Очень красиво описал его Сенкевич в одном из лучших своих романов, «Огнём и мечом», по которому несколько лет назад сняли добротный исторический боевик. Я читал его как раз ровно четыре года назад, по вечерам, на работе, когда ещё был журналистом, корреспондентом журнала «Мир игр». Мой шеф уходила, я оставался один в кабинете, домой идти не хотелось, работать тоже, так что я ужинал бутербродами с паштетом, или колбасой, и читал в интернете книжки, вроде таких:
«… все на Руси, ожидая небывалых событий, обращались тревожной мыслью и взором к Дикому Полю, так как беда могла прийти скорее всего оттуда.
На Поле же ничего примечательного не происходило. Никаких особых побоищ или стычек, кроме привычных и всегдашних, не случалось, а об этих ведали разве что орлы, вороны, ястребы и полевой зверь.
Уж таким оно, это Поле, было. Последние признаки оседлой жизни к югу по Днепру обрывались вскоре за Чигирином, а по Днестру - сразу за Уманью; далее же - до самых до лиманов и до моря - только степь, как бы двумя реками окаймленная.
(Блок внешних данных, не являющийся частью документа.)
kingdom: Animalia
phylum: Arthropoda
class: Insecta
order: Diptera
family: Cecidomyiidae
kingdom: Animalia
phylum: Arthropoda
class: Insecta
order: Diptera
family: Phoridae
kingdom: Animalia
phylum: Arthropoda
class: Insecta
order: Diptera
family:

В днепровской излучине, на Низовье, кипела еще за порогами казацкая жизнь, но в самом Поле никто не жил, разве что по берегам, точно острова среди моря, кое-где попадались "паланки". Земля, хоть и пустовавшая, принадлежала de nomine* Речи Посполитой, и Речь Посполитая позволяла на ней татарам пасти скот, но коль скоро этому противились казаки, пастбища то и дело превращались в поле брани.
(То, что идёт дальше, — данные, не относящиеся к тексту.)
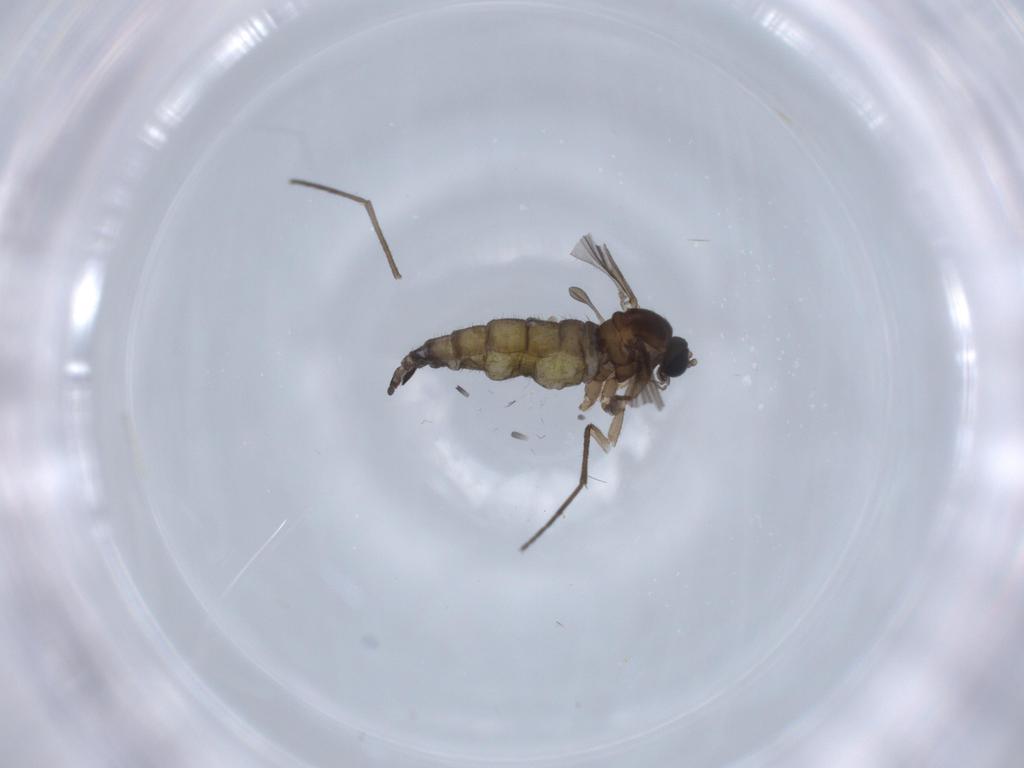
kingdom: Animalia
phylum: Arthropoda
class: Insecta
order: Diptera
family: Sciaridae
Сколько в тех краях битв отгремело, сколько народу полегло - ни счесть, ни упомнить. Орлы, ястребы и вороны - одни про то и знали, а кто в отдалении слышал плескание крыл и карканье, кто замечал птичьи водовороты, над одним кружащиеся местом, тот знал, что либо трупы, либо кости непогребенные тут лежат... На людей в травах охотились, словно на волков или сайгаков. Охотился кто хотел. Преступник в дикой степи спасался от закона, вооруженный пастырь стерег стада, рыцарь искал приключений, лихой человек - добычи. Казак - татарина, татарин - казака. Бывало, что и целые дружины стерегли скот от бесчисленных охотников до чужого. Степь, хоть и пустовавшая, вместе с тем была не пустая; тихая, но зловещая; безмятежная, но полная опасностей; дикая Диким Полем, но еще и дикостью душ.
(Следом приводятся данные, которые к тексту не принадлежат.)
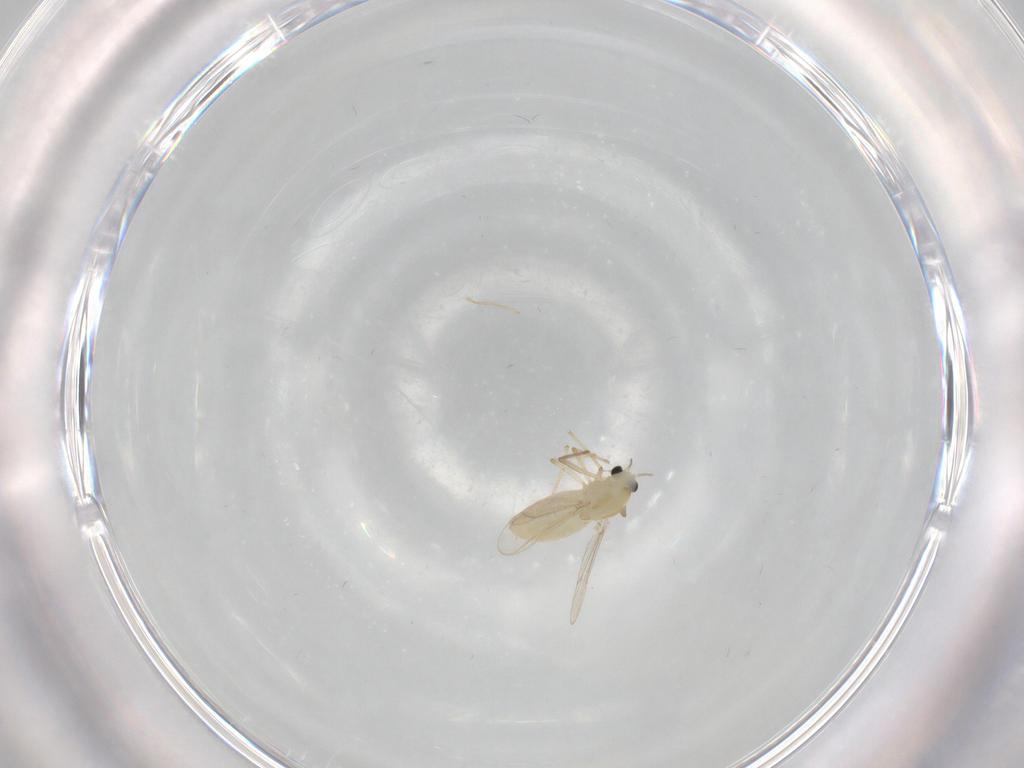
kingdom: Animalia
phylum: Arthropoda
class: Insecta
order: Diptera
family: Chironomidae
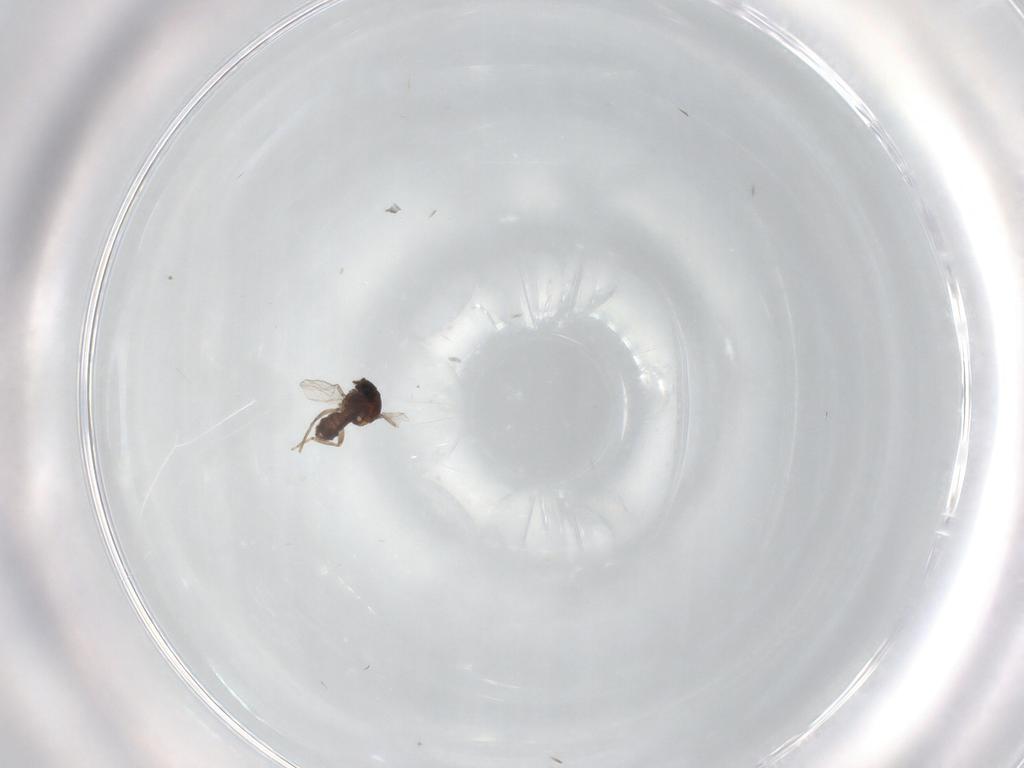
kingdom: Animalia
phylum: Arthropoda
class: Insecta
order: Diptera
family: Chironomidae
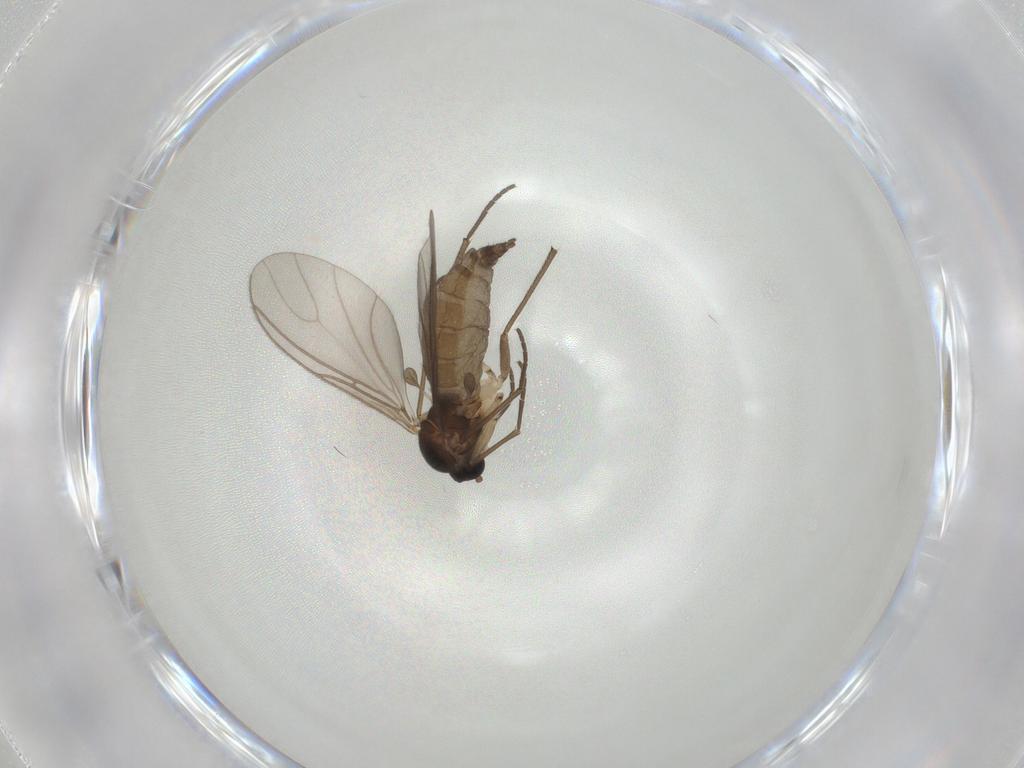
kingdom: Animalia
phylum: Arthropoda
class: Insecta
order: Diptera
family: Sciaridae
Порою прокатывалась по ней большая война. Тогда волнам подобно плыли татарские чамбулы, казацкие полки, польские или валашские хоругви; по ночам ржание коней вторило волчьему вою, голоса барабанов и медных труб долетали до самого Овидова озера, а то и до моря, а на Черном Шляхе, на Кучманском - тут, можно сказать, просто половодье людское.Рубеж Речи Посполитой стерегли от Каменца и до самого до Днепра заставы и "паланки", так что, если дороги грозились наводниться пришельцами, об этом узнавали по бессчетным птичьим стаям, всполошенным чамбулами и устремлявшимся на север. Но татарин - выступи он из Черного Леса или перейди Днестр с валашской стороны - появлялся все-таки в южных воеводствах вместе с птицами».